Read Fragile Things: Short Fictions and Wonders Page 18


  “I have things to do,” she tells me. “Tickets to take. People to dream.” Her blue coat that was once her mother’s is no longer blue, but is canary yellow, covered with red diamonds.

  Then she leans over, and kisses me, full and hard upon the lips.

  Somewhere a car backfired. I turned, startled, and when I looked back I was alone on the street. I sat there for several moments, on my own.

  Charlene opened the door to the Salt Shaker Café. “Hey. Pete. Have you finished out there?”

  “Finished?”

  “Yeah. C’mon. Harve says your ciggie break is over. And you’ll freeze. Back into the kitchen.”

  I stared at her. She tossed her pretty ringlets and, momentarily, smiled at me. I got to my feet, adjusted my white clothes, the uniform of the kitchen help, and followed her inside.

  It’s Valentine’s Day, I thought. Tell her how you feel. Tell her what you think.

  But I said nothing. I dared not. I simply followed her inside, a creature of mute longing.

  Back in the kitchen a pile of plates was waiting for me: I began to scrape the leftovers into the pig bin. There was a scrap of dark meat on one of the plates, beside some half-finished ketchup-covered hash browns. It looked almost raw, but I dipped it into the congealing ketchup and, when Harve’s back was turned, I picked it off the plate and chewed it. It tasted metallic and gristly, but I swallowed it anyhow, and could not have told you why.

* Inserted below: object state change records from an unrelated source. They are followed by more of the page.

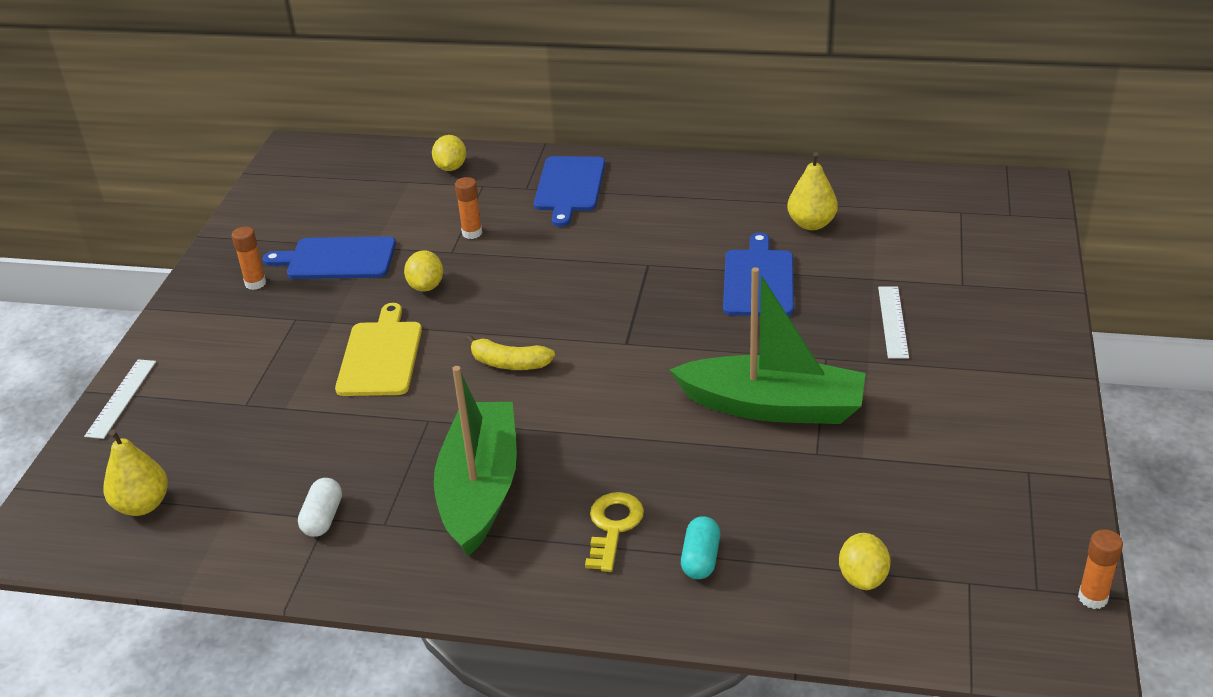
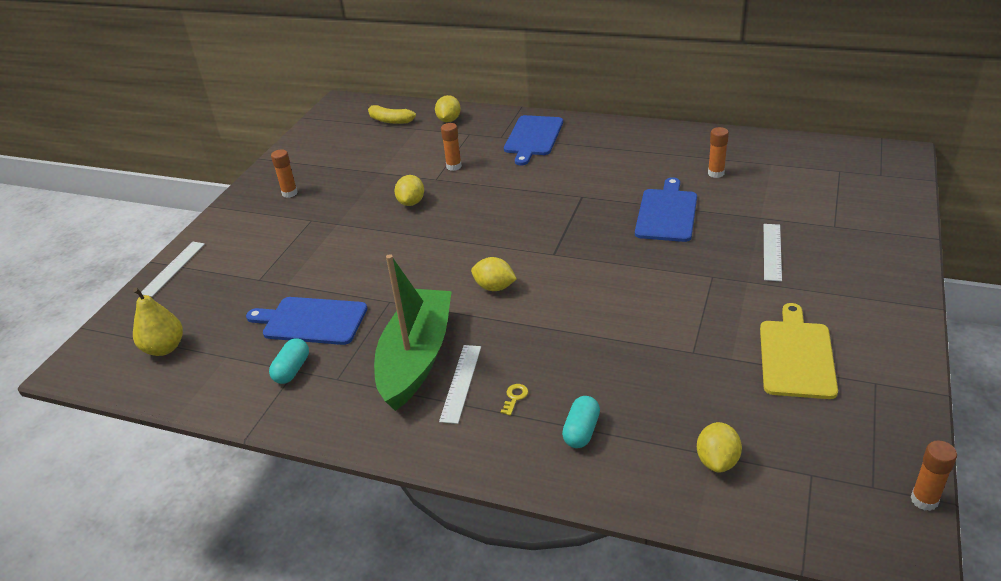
camera: 10 degrees right, 0 degrees up
blue cutting board [263,236,396,279] -> blue cutting board moved to [246,297,367,345]
white capsule [298,478,342,537] -> turquoise capsule [269,338,309,384]
yellow cutting board [335,303,422,396] -> yellow cutting board moved to [760,303,838,399]
yellow banana [466,335,555,370] -> yellow banana moved to [367,104,416,124]
yellow key [585,492,644,572] -> yellow key [501,384,528,416], size x0.49
green boat [670,267,866,424] -> none
yellow pear [787,152,838,230] -> orange glue stick [708,127,729,178]
none -> white ruler [439,345,481,424]
none -> yellow lemon [471,257,517,291]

  A blob of red ketchup dripped from the plate onto the sleeve of my white uniform, forming one perfect diamond.

  “Hey, Charlene,” I called, across the kitchen. “Happy Valentine’s Day.” And then I started to whistle.

  LOCKS

  We owe it to each other to tell stories,

  as people simply, not as father and daughter.

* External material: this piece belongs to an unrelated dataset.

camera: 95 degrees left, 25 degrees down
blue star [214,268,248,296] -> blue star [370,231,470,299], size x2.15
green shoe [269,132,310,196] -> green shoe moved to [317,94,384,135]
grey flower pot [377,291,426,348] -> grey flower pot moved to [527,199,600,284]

  I tell it to you for the hundredth time:

  “There was a little girl, called Goldilocks,

  for her hair was long and golden,

  and she was walking in the Wood and she saw—”

  “—cows.” You say it with certainty,

  remembering the strayed heifers we saw in the woods

  behind the house, last month.

  “Well, yes, perhaps she saw cows,

  but also she saw a house.”

  “—a great big house,” you tell me.

  “No, a little house, all painted, neat and tidy.”

  “A great big house.”

  You have the conviction of all two-year-olds.

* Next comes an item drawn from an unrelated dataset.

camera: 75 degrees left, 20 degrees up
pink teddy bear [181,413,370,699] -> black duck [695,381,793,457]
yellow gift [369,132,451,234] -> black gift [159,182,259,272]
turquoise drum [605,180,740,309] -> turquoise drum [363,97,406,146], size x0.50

  I wish I had such certitude.

  “Ah. Yes. A great big house.

  And she went in…”

  I remember, as I tell it, that the locks

  of Southey’s heroine had silvered with age.

  The Old Woman and the Three Bears…

  Perhaps they had been golden once, when she was a child.

  And now, we are already up to the porridge,

  “And it was too—”

  “—hot!”

  “And it was too—”

  “—cold!”

  And then it was, we chorus, “just right.”

  The porridge is eaten, the baby’s chair is shattered,

  Goldilocks goes upstairs, examines beds, and sleeps,

  unwisely.

  But then the bears return.

  Remembering Southey still, I do the voices:

  Father Bear’s gruff boom scares you, and you delight in it.

  When I was a small child and heard the tale,

  if I was anyone I was Baby Bear,

  my porridge eaten, and my chair destroyed,

  my bed inhabited by some strange girl.

  You giggle when I do the baby’s wail,

  “Someone’s been eating my porridge, and they’ve eaten it—”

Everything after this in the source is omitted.